6 – Est puni d’un emprisonnement de deux mois à deux ans et d’une amende de 1.000.000 à 50.000.000 de francs CFA ou l’une de ces deux peines seulement quiconque utilise un instrument de mesure n’appartenant pas à une catégorie réglementée ou dont le modèle n’est pas approuvé ou est interdit pour les transactions commerciales ;
7 – Est puni d’un emprisonnement de deux mois à deux ans et d’une amende de 1.000.000 à 50.000.000 de francs CFA ou l’une de ces deux peines seulement quiconque n’utilise pas un instrument approprié ou utilise un instrument non approprié en rapport avec la nature de l’activité qu’il exerce;
8 – Est puni d’un emprisonnement de deux mois à deux ans et d’une amende de 1.000.000 à 50.000.000 de francs CFA, ou l’une de ces deux peines seulement quiconque utilise un instrument de mesure portant des unités illégales.
9 – Est puni d’un emprisonnement de deux mois à deux ans et d’une amende de 1.000.000 à 50.000.000 de francs CFA, ou l’une de ces deux peines seulement quiconque refuse de payer les taxes, les redevances et les frais métrologiques exigibles ;
10 – Est puni d’une amende de 50.000 à 500.000 francs CFA, quiconque :
- s’oppose de quelle que manière que ce soit aux instructions données par les agents mentionnés à l’article 21 et 39 de la présente loi, les autorités administratives ;
- refuse de présenter des instruments de mesure au contrôle des agents lors d’un contrôle métrologique;
- paye hors délai, les taxes, les redevances et les frais métrologiques exigibles.

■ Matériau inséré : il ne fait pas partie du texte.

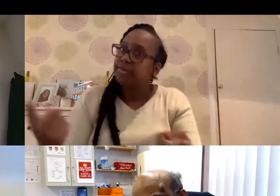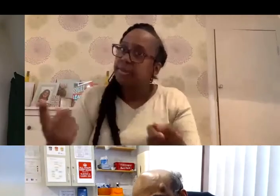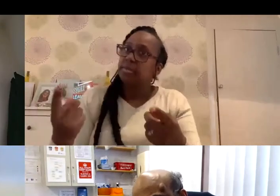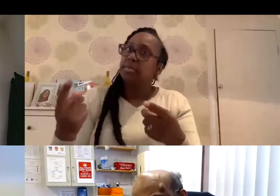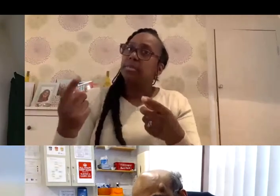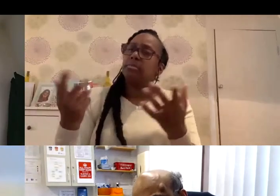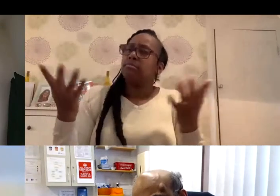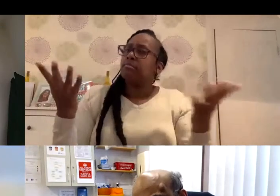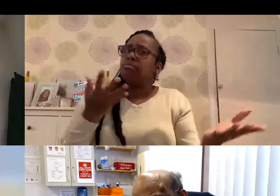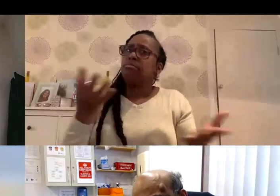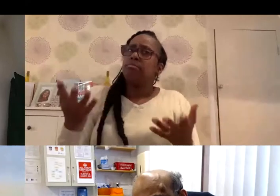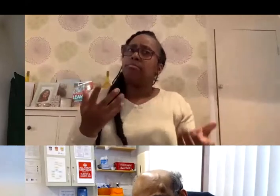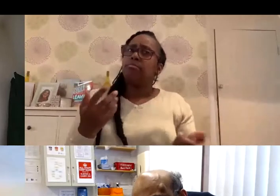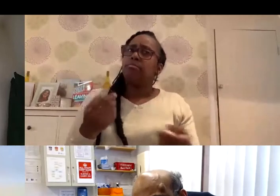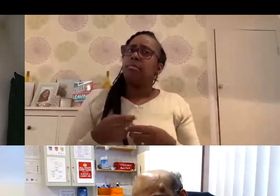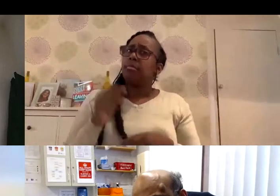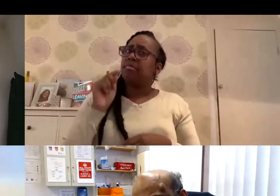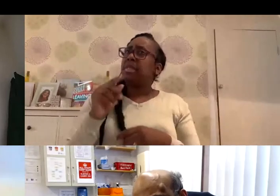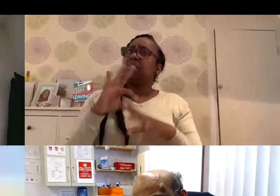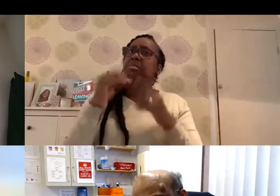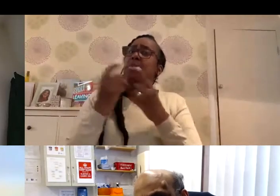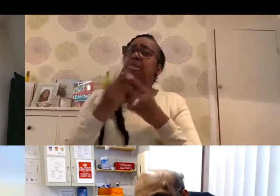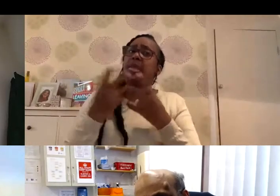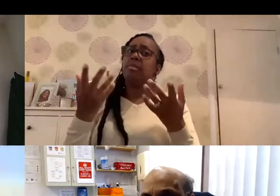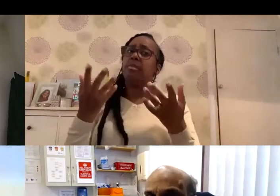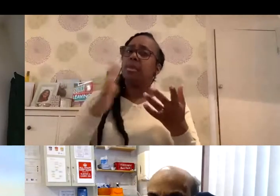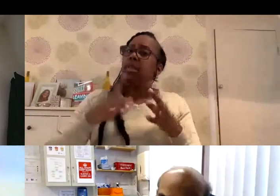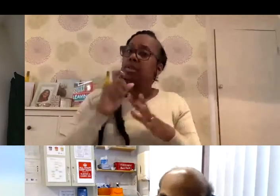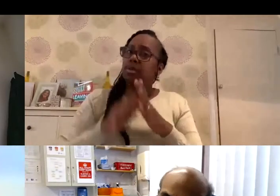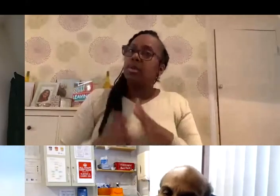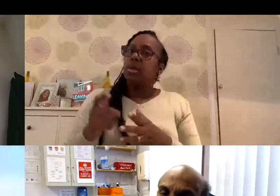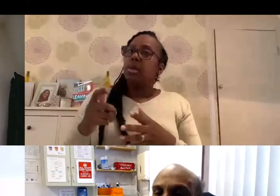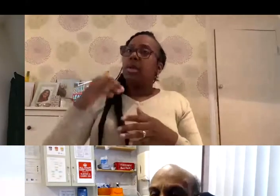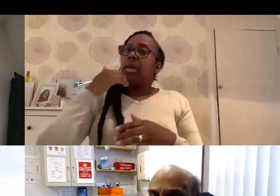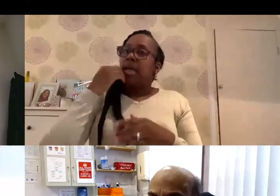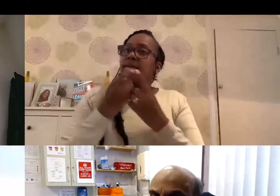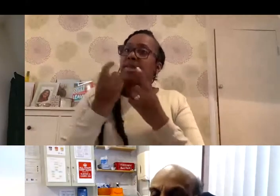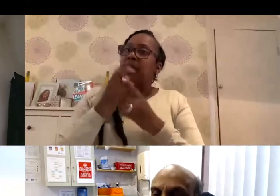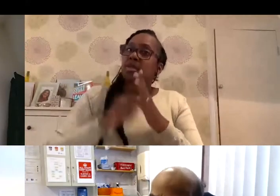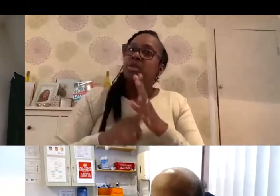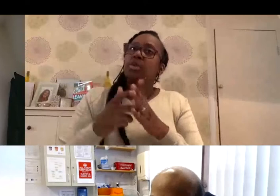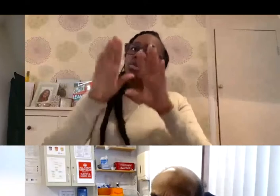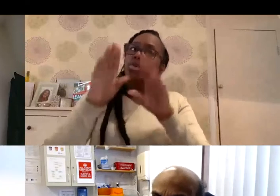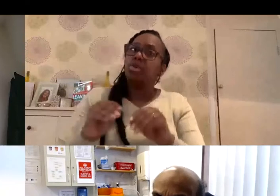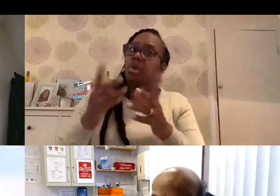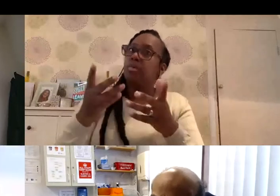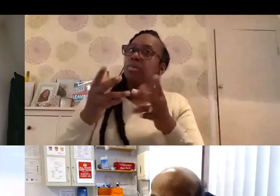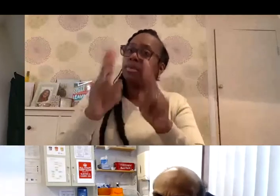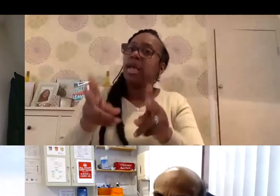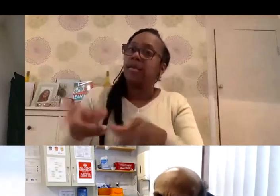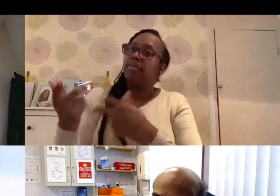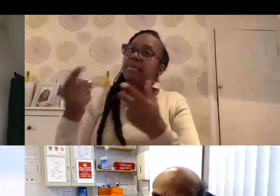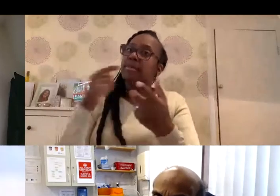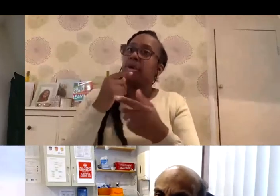This is going to be something that we need to do. And we need to do everything we can do to prevent the deaths. So the vaccine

11 – Est puni d’un emprisonnement de cinq à dix ans et d’une amende de 300.000 à 3.000.000 de francs CFA;
- le refus manifesté par un prestataire agréé de soumettre les résultats des contrôles métrologiques qu’il a effectués pour le compte de la structure nationale de métrologie ;
- le fait d’exercer sans agrément une activité métrologique soumise à agrément ;
- le non-respect par un prestataire agréé des dispositions de son agrément;
- le fait d’importer un instrument de mesure sans une déclaration préalable auprès de la structure nationale de métrologie;
- le fait de fabriquer un instrument de mesure sans une validation préalable de l’évaluation de type.
ARTICLE 36
La juridiction compétente ordonne en cas de condamnation au profit de l’Etat, la saisie des instruments illégaux, falsifiés et inutilisables.
S’il s’agit :
- d’instruments inexacts, le tribunal ordonne la remise au propriétaire après ajustage chez un réparateur agréé ‘aux frais du contrevenant;
- d’instruments non poinçonnés, le tribunal ordonne la remise au propriétaire après poinçonnage.
ARTICLE 37
La juridiction compétente peut ordonner que sa décision soit publiée intégralement ou par extrait dans les journaux qu’elle désigne, annoncée par radiodiffusion et affichée en caractère apparent dans les lieux qu’elle indique, notamment aux portes principales des ateliers ou usines du condamné, à la devanture de ses magasins, le tout à ses frais.
ARTICLE 38
La juridiction compétente peut prononcer contre le délinquant l’interdiction temporaire ou définitive d’exercer sa profession.
Pendant la durée de cette interdiction, le condamné ne peut sous les mêmes peines, être employé à quelque titre que ce soit dans l’établissement qu’il exploitait, même s’il l’a vendu, loué ou mis en gérance. Il ne peut non plus être employé dans l ‘établissement qui sera exploité par son conjoint même séparé.